South African Reserve Bank file photo
JOHANNESBURG - The SA Reserve Bank (Sarb) has said that its fourth-quarter composite leading business cycle indicator rose to its highest level since 2013, hitting 105.2points, as the mood in the country improved for 2018.

The indicator, a strong pointer for the economic growth prediction for the next six to 12 months, suggested growth might surpass expectations this year, providing some comfort to Finance Minister Malusi Gigaba, expected to walk the tightest fiscal rope in nearly a decade.

Sarb said five of the nine indicator sub-components increased, including building plans passed, the US dollar-based commodity price index, money supply, the volume of orders in manufacturing new passenger vehicle sales and job advertisements.

Annabel Bishop, the chief economist at Investec, said data showed that gross domestic product (GDP) growth could rise above 2percent in the second quarter.

“The positive relationship between business confidence, fixed investment and GDP growth means that South Africa is likely to experience faster economic growth in 2018 than in 2017. President Ramaphosa recognises this relationship,” Bishop said.

The data came as cold comfort to Gigaba, who is expected to plug the R50.8billion revenue shortfall. Gigaba’s Budget is expected to shed light on Ramaphosa’s fiscal path for the country.

Fitch Ratings said the Budget would be an indicator of financing new policies, including free tertiary education for a large share of the population to be introduced this year, and in the medium-term, the planned National Health Insurance.

The agency said that the country’s investments grade status recovery depended on reform of its fiscal policy, public sector reform and the willingness of the South African population to take the pain to achieve it.
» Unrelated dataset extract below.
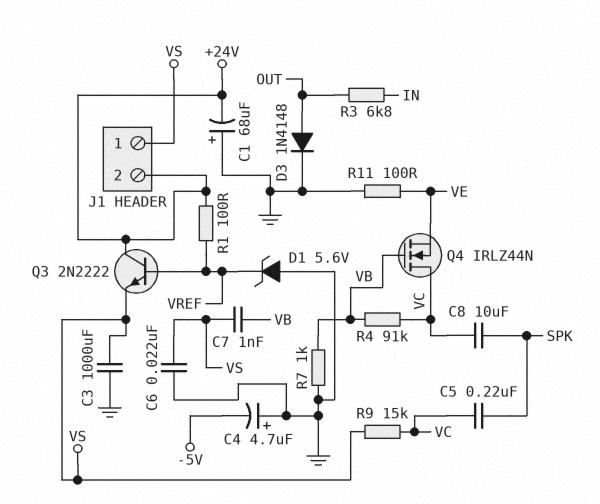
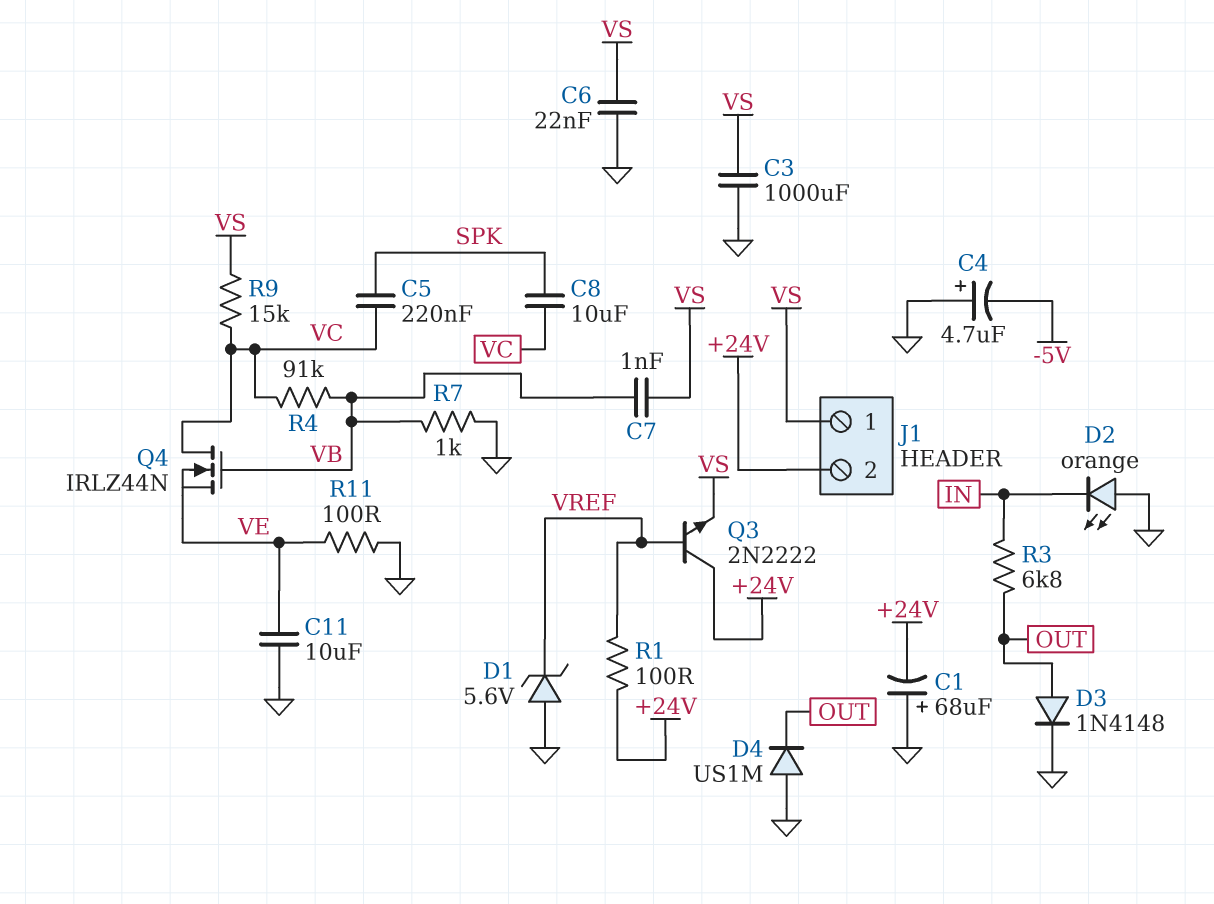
C11: none -> 10uF (GND, VE)
D2: none -> LED orange (A GND, K IN)
D4: none -> diode US1M (A GND, K OUT)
FNB chief economist Mamello Matikinca said she expected wide-ranging tax increases as the government seeks to stabilise debt.

“In our view, a one percentage point increase in the Value-Added Tax (VAT) rate can no longer be avoided. We calculate than an increase to 15percent could generate as much as R24bn per annum, which would account for the bulk of the heavy lifting,” Matikinca said.

Analysts said that the National Treasury was expected to hike VAT from the current 14percent to stabilise government debt and fend off rating downgrades.

Investec Asset Management co-head of fixed income Nazmeera Moola said South Africa needed at least R45bn to stabilise the fiscal outlook. “With free tertiary education weighing on the fiscus, it would be difficult to achieve the R31bn in expenditure cuts that were planned. At most R15bn is likely. Therefore, tax hikes of around R30bn are needed,” Moola said.

Grow economy

On Friday, Ramaphosa said that his administration would “act decisively” to restore good governance at state-owned enterprises (SOEs) to grow the economy.

Government guarantees and exposure to SOEs pose a significant risk to South Africa’s fiscal position. The exposure increased from R174.6bn in 2015/16 to R218.2bn in 2016/17.

PwC chief economist Lullu Krugel said the Budget had to set in motion tangible plans to achieve Ramaphosa’s ideal of restoring SOEs as drivers of economic growth.

“The finance minister must navigate an intricate balancing act between bailing out SOEs and dealing with credit agencies threatening more rating downgrades. Ideally, SOEs should not require recurring cash injection from the state,” Krugel said.